E’ una strategia molto scaltra: in questo modo si cerca di ridare smalto all’immagine appannata di Adam Kadmon, la sentinella della disinformazione. Non dimentichiamolo: l’uomo travisato asserisce che la geoingegneria clandestina non esiste o, al limite, che essa è “per il nostro bene”. Non dimentichiamolo: egli ha accreditato la mistificazione di un presunto terrorismo islamico che congiura contro il mondo occidentale. Non dimentichiamolo: Adam Kadmon è inciampato in numerose contraddizioni. Tali incongruenze non sono certo sanate da qualche servizio sui cantanti che veicolano messaggi subliminali.

Perché Luis Miguel Chiasso è stato ucciso? Pare che il giovane fosse venuto al corrente di qualche verità spinosa circa l’Ebola, il patogeno la cui pericolosità è stata enfatizzata per perseguire i soliti obiettivi: diffondere la paura, convincere le persone a vaccinarsi, vendere farmaci e via discorrendo.

Il 9 novembre 2014 Luis Miguel Chiasso infatti scriveva:

Gli occidentali hanno bisogno di sapere cosa sta succedendo qui in Africa dell’est. STANNO MENTENDO!!!
Il virus dell’ebola non esiste e non si diffonde. La Croce Rossa ha portato una delle malattie a quattro paesi specifici per quattro motivi particolari ed è contratta solo da coloro i quali ricevono iniezioni e cure dalle associazioni internazionali.

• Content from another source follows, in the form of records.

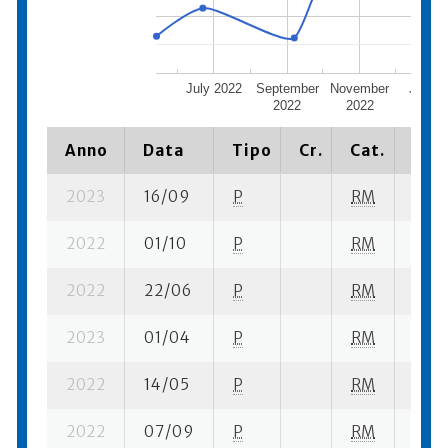
July 2022
September
November
Janua
2022
2022
2023
Anno
Data
Tipo
Cr.
Cat.
Piaz
2023
16/09
P
RM
13 su
2022
01/10
P
RM
10 su
2022
22/06
P
RM
1 su-
2023
01/04
P
RM
6 su-
2022
14/05
P
RM
7 su-
2022
07/09
P
RM
8 su-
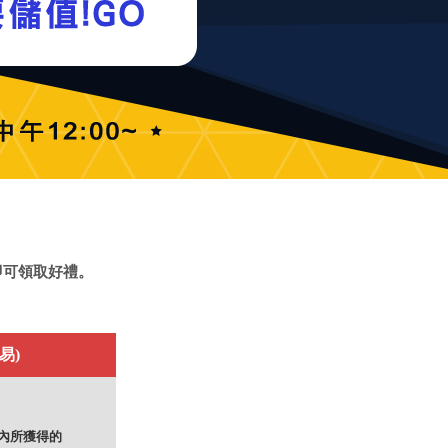
即可領取好禮。
易)
內所獲得的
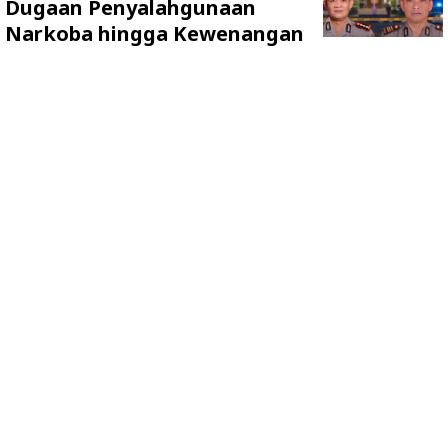
Dugaan Penyalahgunaan
Narkoba hingga Kewenangan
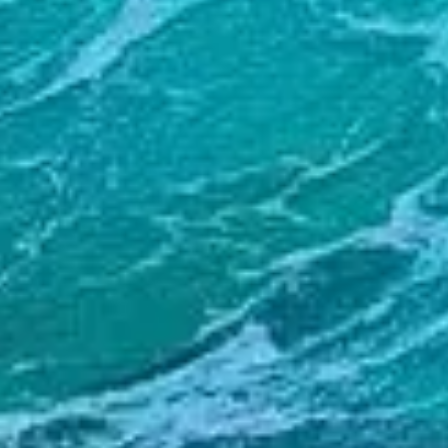
насладиться поле
ионизированной в
Двухкартриджная
смесь натуральны
подобранных, инг
источников, прин
поток воды разбив
для того, чтобы о
кожа насыщалась 
создает поток гор
физическое и пси
человека.
ANESPA DX – Акт
Enagic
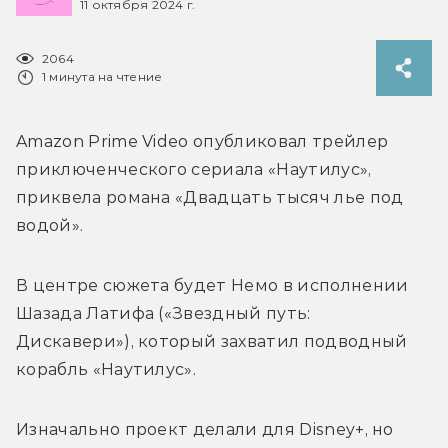
11 октября 2024 г.
2064
1 минута на чтение
Amazon Prime Video опубликовал трейлер 
приключенческого сериала «Наутилус», 
приквела романа «Двадцать тысяч лье под 
водой». 
В центре сюжета будет Немо в исполнении 
Шазада Латифа («Звездный путь: 
Дискавери»), который захватил подводный 
корабль «Наутилус».
Изначально проект делали для Disney+, но 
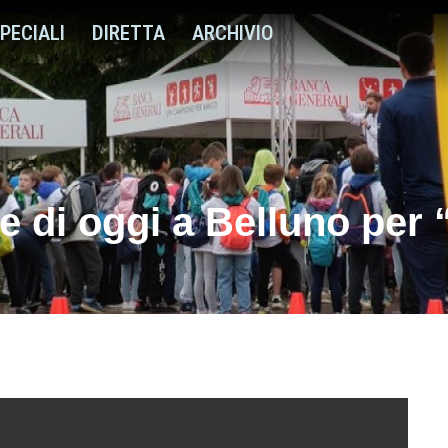
PECIALI
DIRETTA
ARCHIVIO
i e di oggi a Belluno per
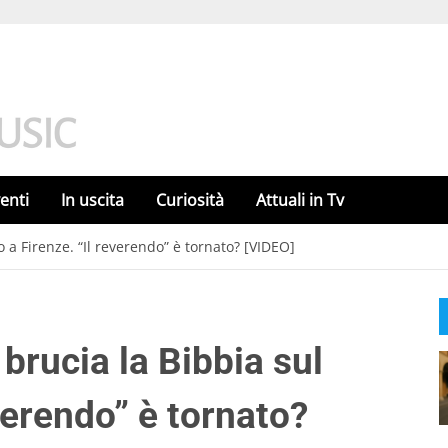
enti
In uscita
Curiosità
Attuali in Tv
 a Firenze. “Il reverendo” è tornato? [VIDEO]
brucia la Bibbia sul
everendo” è tornato?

Per questo motivo i Nigeriani ed i Liberiani hanno iniziato a cacciare dai loro paesi la Croce Rossa e riportano nei loro TG la verità
“.

Il giorno 1 gennaio 2015 le autorità italiane dichiarano che il medico di Emercency Fabrizio Pulvirenti è guarito dal virus dell’Ebola grazie a quattro farmaci sperimentali. A pensar male si fa peccato, ma spesso ci si azzecca.

Il discernimento ci deve aiutare a prendere sempre con le pinze le notizie dei media ufficiali e ad approfondire vicende e retroscena con meticolosa pazienza.